New features and improvements were introduced in version 0.5.0. Version 0.5.3 only includes a fix that triggered an
error in the conda-forge distribution files for Windows.
Kush Varma
@kushvarma
Hello, I was working on porting ARF with resampling from MOA to scikit-multiflow.. the implementation requires classValue.. Though in MOA, it comes from a Java package, com.yahoo.labs.samoa.instances. I also see the implementation of instance is different from Java.. but is there any function which calculate the classvalue in scikit-multiflow.. as it is needed to for implementation..
Adrien Luxey
@Adrien-Luxey
Hi! I'm just trying your glorious software. I ran EFDT and VFDT (HoeffdingTreeClassifier) on my own data (multi-label, nominal) using EvaluatePrequential. I'm surprised to see that VFDT has a kappa of 0, and only one leaf even after 9000 training samples. Since VFDT and EFDT basically have the same parameters, I'm surprised that VFDT only does not grow... Can you provide guidance please?
Thans for your framework anyway, you're making me save hundreds of hours of development :)
Adrien Luxey
@Adrien-Luxey
Note that my data is very unbalanced in favor of class '7', which is the value of the root leaf of the VFDT. I am trying out other settings (increasing the split_confidence notably) with no luck.
Adrien Luxey
@Adrien-Luxey
It works with gini coefficient. I'll investigate myself. Your comments are still welcome!
Joseph Lucas
@JosephTLucas
Great ScipyConf talk, Jacob. Exploring the library today. I especially appreciate the feature map.
Joseph Lucas
@JosephTLucas
When creating a stream from a file, does it need to have a "class column"? I want to do unsupervised clustering/anomaly detection (so I don't have that column). After initializing a FileStream, I stream.has_more_samples() immediately returns false.
Bennett Lambert
@lambertsbennett
I just watched the talk at the SciPy conference.

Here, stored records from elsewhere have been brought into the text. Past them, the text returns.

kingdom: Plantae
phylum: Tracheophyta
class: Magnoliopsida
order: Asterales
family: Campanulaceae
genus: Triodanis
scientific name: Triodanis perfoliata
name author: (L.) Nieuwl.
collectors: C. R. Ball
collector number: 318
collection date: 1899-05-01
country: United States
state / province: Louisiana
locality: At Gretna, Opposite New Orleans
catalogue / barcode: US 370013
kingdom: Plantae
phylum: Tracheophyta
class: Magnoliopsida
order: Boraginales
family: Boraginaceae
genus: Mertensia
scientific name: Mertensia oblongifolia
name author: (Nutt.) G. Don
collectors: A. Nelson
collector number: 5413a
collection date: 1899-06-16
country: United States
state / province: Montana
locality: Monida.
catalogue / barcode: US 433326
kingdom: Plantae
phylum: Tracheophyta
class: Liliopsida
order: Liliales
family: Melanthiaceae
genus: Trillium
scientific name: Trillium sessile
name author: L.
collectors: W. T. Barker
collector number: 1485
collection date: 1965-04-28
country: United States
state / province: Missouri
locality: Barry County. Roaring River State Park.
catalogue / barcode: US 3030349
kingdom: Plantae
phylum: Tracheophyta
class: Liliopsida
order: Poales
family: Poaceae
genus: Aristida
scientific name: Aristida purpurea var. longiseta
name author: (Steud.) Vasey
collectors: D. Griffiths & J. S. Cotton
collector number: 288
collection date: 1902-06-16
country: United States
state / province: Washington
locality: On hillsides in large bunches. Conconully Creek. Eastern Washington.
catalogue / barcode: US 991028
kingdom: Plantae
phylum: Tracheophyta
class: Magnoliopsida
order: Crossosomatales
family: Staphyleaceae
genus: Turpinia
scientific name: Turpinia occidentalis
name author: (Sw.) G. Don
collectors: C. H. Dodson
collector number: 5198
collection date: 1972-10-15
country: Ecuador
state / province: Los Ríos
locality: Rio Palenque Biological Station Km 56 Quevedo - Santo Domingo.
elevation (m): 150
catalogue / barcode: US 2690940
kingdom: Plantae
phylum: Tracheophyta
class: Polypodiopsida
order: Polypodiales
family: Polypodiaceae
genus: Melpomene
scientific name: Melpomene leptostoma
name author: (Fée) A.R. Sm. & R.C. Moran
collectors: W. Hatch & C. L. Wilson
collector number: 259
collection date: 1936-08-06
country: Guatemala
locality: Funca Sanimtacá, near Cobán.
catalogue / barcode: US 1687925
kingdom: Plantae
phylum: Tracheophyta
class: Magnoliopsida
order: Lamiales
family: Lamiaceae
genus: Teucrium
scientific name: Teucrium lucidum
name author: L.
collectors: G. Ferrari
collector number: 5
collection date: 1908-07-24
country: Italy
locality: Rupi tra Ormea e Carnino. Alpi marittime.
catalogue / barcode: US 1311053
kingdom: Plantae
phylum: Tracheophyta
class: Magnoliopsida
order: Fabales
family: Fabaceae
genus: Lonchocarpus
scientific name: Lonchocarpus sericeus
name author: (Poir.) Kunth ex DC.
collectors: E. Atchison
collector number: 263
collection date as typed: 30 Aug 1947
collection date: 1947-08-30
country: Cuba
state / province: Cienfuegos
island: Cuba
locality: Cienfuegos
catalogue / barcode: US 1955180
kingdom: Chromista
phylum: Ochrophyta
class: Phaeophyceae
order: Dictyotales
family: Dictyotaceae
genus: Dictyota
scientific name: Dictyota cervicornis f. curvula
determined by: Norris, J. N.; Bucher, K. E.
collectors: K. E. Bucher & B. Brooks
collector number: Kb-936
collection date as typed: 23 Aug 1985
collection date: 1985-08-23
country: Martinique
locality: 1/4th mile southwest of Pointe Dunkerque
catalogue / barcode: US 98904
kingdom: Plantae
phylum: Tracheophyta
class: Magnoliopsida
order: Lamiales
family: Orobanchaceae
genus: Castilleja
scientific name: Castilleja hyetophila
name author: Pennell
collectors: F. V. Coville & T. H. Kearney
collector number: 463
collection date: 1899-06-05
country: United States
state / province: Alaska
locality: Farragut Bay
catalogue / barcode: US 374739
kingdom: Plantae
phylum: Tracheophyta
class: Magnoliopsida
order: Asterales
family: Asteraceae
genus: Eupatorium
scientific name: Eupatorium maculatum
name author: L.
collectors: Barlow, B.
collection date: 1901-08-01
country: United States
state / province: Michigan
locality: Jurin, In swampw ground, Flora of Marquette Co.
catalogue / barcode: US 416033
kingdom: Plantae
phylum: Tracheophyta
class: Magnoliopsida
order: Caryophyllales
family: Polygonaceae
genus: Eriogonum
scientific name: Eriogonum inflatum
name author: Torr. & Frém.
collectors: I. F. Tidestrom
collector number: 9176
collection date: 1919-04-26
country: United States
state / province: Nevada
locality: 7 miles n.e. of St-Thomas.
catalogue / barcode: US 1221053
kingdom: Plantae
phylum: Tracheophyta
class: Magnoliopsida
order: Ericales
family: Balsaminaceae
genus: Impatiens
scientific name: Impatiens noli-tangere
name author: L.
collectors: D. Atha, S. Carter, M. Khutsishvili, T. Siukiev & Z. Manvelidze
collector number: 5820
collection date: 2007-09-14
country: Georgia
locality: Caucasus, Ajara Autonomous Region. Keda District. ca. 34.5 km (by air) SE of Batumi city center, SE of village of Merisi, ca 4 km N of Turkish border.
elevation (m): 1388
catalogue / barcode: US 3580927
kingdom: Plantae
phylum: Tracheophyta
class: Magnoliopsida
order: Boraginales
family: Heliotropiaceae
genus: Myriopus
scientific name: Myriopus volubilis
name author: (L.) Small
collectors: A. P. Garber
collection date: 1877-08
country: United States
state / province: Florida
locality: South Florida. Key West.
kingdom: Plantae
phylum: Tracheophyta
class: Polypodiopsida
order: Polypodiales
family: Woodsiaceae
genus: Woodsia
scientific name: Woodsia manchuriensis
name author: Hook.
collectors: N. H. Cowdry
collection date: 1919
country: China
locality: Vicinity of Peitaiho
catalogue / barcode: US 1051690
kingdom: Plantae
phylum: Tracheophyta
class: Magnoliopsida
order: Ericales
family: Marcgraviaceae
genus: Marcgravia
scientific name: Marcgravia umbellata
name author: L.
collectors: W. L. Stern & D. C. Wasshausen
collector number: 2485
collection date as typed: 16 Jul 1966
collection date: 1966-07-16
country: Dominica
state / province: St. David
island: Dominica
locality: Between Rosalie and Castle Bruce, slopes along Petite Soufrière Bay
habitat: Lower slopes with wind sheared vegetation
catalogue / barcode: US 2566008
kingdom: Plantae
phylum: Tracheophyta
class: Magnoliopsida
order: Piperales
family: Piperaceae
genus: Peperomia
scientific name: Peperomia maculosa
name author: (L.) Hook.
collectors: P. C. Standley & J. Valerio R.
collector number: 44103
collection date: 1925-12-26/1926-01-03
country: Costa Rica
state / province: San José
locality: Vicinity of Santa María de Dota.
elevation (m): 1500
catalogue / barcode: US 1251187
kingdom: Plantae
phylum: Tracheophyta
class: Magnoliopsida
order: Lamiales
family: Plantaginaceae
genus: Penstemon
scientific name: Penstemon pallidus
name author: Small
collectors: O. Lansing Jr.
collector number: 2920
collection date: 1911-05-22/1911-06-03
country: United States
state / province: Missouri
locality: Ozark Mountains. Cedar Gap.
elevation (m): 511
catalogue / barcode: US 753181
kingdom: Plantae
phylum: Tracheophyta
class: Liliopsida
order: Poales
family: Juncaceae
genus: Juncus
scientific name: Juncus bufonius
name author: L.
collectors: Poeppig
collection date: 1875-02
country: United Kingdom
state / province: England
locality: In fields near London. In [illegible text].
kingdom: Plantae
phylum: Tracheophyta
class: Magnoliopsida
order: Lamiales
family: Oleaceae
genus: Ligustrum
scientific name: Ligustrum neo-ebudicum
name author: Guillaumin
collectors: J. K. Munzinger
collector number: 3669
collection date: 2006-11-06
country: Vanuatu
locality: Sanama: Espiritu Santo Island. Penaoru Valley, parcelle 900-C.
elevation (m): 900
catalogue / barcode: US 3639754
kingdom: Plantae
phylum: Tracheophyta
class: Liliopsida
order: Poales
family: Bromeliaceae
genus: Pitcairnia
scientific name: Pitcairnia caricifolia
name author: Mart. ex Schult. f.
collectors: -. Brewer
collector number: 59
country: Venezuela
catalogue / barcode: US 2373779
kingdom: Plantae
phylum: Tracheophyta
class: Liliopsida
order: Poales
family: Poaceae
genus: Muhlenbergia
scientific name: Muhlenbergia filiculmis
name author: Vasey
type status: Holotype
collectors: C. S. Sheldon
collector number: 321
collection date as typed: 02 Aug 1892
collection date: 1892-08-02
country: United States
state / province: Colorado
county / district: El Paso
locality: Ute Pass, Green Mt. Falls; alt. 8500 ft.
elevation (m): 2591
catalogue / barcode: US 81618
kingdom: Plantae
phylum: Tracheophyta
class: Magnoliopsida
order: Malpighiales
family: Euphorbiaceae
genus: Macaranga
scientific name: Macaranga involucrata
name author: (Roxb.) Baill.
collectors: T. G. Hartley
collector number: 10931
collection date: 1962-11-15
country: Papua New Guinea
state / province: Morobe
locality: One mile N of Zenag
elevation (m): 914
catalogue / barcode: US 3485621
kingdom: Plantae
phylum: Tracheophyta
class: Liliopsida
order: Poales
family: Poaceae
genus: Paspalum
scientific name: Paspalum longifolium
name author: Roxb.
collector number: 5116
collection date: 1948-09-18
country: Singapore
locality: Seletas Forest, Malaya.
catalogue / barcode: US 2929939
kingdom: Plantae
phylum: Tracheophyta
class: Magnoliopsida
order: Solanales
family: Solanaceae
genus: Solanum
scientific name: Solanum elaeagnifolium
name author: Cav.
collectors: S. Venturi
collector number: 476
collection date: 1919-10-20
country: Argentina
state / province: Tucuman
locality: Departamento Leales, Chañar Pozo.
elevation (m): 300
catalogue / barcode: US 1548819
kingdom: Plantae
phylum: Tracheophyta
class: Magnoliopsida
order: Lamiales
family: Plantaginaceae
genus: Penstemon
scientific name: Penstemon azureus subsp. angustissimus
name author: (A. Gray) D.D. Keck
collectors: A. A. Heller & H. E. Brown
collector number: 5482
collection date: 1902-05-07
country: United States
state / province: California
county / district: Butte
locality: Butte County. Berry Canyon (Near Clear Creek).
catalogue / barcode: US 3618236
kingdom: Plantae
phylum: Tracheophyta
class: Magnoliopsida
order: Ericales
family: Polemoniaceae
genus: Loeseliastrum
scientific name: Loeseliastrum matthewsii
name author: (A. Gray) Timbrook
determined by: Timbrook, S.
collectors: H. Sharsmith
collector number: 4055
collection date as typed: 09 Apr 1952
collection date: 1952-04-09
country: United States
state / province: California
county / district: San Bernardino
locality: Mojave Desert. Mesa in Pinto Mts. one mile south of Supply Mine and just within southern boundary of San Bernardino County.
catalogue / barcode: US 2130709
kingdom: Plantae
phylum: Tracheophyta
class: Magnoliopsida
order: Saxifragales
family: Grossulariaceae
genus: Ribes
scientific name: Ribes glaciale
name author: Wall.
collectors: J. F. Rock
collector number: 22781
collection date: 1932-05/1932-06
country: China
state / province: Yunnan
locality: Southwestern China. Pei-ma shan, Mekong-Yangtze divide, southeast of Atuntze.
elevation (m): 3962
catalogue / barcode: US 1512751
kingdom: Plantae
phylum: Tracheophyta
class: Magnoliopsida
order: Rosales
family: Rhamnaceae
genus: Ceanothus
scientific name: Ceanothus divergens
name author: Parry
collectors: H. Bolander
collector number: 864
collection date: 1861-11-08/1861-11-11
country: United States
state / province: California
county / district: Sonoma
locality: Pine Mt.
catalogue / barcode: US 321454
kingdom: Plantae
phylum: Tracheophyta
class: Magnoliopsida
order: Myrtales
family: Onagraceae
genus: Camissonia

I think this is a really cool project and would love to contribute in any way possible. I'd rate myself an intermediate python programmer and do applied machine learning research. In the talk we were directed here to connect with ways that we could help push this project forward!
9 replies
Jacob
@jacobmontiel

Hello, I was working on porting ARF with resampling from MOA to scikit-multiflow.. the implementation requires classValue.. Though in MOA, it comes from a Java package, com.yahoo.labs.samoa.instances. I also see the implementation of instance is different from Java.. but is there any function which calculate the classvalue in scikit-multiflow.. as it is needed to for implementation..

I am not sure to follow the question

Jacob
@jacobmontiel

Note that my data is very unbalanced in favor of class '7', which is the value of the root leaf of the VFDT. I am trying out other settings (increasing the split_confidence notably) with no luck.

sorry for the delay @Adrien-Luxey . If your data is highly unbalanced then it is likely that the (root) node hasn’t seen enough information to split. You can play around with the parameters but this is likely going to need some preprocessing of the data as the Hoeffding Tree (as many algorithms) is not designed to handle imbalanced data. On the other hand, EFDT is rather lax in terms of splits, as its goal is to grow the tree fast.